▸ **Tamamlanacak Görevler**:
1 > Aşağıdaki seçilen metne göre Türkiye, İstanbul Sözleşmesi'nden kimin imzasıyla çekildi?
2 > Aşağıda İstanbul Sözleşmesi üzerine verilen seçilen metni iki cümleyle özetleyin.

:: Seçilen Metin ::

Değerli milletvekilleri, Türkiye, uluslararası sözleşmeler tarihinde sadece Kürt düşmanlığı üzerinden değil, kadın düşmanlığı üzerinden de yer almış durumda. 2011 yılında imzaya açılan 2014'te Türkiye'nin ilk imzacısı olduğu İstanbul Sözleşmesi'nden bir gecede Cumhurbaşkanının imzasıyla çekildi. Buradan sözleşmenin 4 temel ilkesini tekrardan hatırlatmak istiyorum: 1'inci madde, kadına yönelik her türlü şiddetin ve ev içi şiddetin önlenmesi. 2'nci madde, şiddet mağdurlarının korunması. 3'üncü madde, suçluların kovuşturulması ve suçluların cezalandırılması. Son olarak 4'üncü madde ise kadına karşı şiddetle mücadele alanında bütüncül, eş güdümlü ve etkili iş birliği içeren politikaların hayata geçirilmesi.

:::
:: Sağlanan Veriler ::

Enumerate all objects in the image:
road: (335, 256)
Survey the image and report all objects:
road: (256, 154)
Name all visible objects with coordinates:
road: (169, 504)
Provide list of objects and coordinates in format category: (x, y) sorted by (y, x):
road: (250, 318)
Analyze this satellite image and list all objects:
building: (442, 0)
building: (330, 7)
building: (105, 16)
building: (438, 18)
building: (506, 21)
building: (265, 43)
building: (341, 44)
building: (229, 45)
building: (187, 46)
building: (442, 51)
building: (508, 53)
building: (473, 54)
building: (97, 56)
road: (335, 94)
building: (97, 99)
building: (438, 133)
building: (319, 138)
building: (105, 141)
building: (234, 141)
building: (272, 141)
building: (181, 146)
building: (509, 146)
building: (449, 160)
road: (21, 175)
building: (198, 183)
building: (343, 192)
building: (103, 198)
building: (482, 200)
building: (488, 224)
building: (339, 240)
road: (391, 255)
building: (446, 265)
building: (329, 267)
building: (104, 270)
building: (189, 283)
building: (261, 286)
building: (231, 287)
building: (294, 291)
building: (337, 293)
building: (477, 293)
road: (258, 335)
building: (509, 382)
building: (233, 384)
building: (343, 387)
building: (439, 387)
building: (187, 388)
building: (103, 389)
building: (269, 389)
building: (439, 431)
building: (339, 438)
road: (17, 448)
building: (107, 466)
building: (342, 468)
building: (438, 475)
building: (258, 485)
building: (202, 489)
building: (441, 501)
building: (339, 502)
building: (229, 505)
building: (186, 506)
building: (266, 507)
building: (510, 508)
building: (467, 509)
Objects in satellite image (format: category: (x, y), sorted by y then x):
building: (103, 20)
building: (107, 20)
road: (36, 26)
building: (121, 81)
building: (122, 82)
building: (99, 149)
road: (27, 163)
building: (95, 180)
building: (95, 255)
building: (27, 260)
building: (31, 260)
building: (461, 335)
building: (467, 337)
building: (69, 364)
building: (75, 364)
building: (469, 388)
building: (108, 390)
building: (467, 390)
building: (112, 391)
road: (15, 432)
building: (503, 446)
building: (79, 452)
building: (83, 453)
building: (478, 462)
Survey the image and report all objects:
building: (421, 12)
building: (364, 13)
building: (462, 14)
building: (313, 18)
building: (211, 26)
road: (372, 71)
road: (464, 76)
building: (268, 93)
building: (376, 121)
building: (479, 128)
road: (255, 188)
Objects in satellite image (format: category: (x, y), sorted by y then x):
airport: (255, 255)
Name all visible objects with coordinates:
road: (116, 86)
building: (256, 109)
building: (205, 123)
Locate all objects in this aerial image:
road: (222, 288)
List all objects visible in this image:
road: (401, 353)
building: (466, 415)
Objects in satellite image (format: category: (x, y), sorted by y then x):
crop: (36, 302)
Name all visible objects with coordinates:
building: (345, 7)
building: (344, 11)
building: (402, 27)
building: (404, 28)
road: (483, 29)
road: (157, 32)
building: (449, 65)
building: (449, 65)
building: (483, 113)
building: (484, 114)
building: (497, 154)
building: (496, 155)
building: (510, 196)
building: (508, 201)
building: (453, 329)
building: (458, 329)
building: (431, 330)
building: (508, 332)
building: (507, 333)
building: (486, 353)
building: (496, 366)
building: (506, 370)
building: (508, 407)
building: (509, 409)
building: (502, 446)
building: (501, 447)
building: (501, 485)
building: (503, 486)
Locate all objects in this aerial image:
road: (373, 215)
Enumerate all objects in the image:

:::

▸ **Görev Yanıtları**:
1 > Cumhurbaşkanının imzasıyla, bir gecede çekildi.

2 > Konuşmacı, Türkiye'nin uluslararası sözleşmeler tarihinde yalnızca Kürt düşmanlığıyla değil, kadın düşmanlığıyla da yer aldığını ve İstanbul Sözleşmesi'nden bir gecede Cumhurbaşkanının imzasıyla çekildiğini söylüyor. Ardından sözleşmenin dört temel ilkesini hatırlatıyor: kadına yönelik her türlü şiddetin ve ev içi şiddetin önlenmesi, mağdurların korunması, suçluların kovuşturulup cezalandırılması ve şiddetle mücadelede bütüncül, eş güdümlü ve etkili iş birliği içeren politikaların hayata geçirilmesi.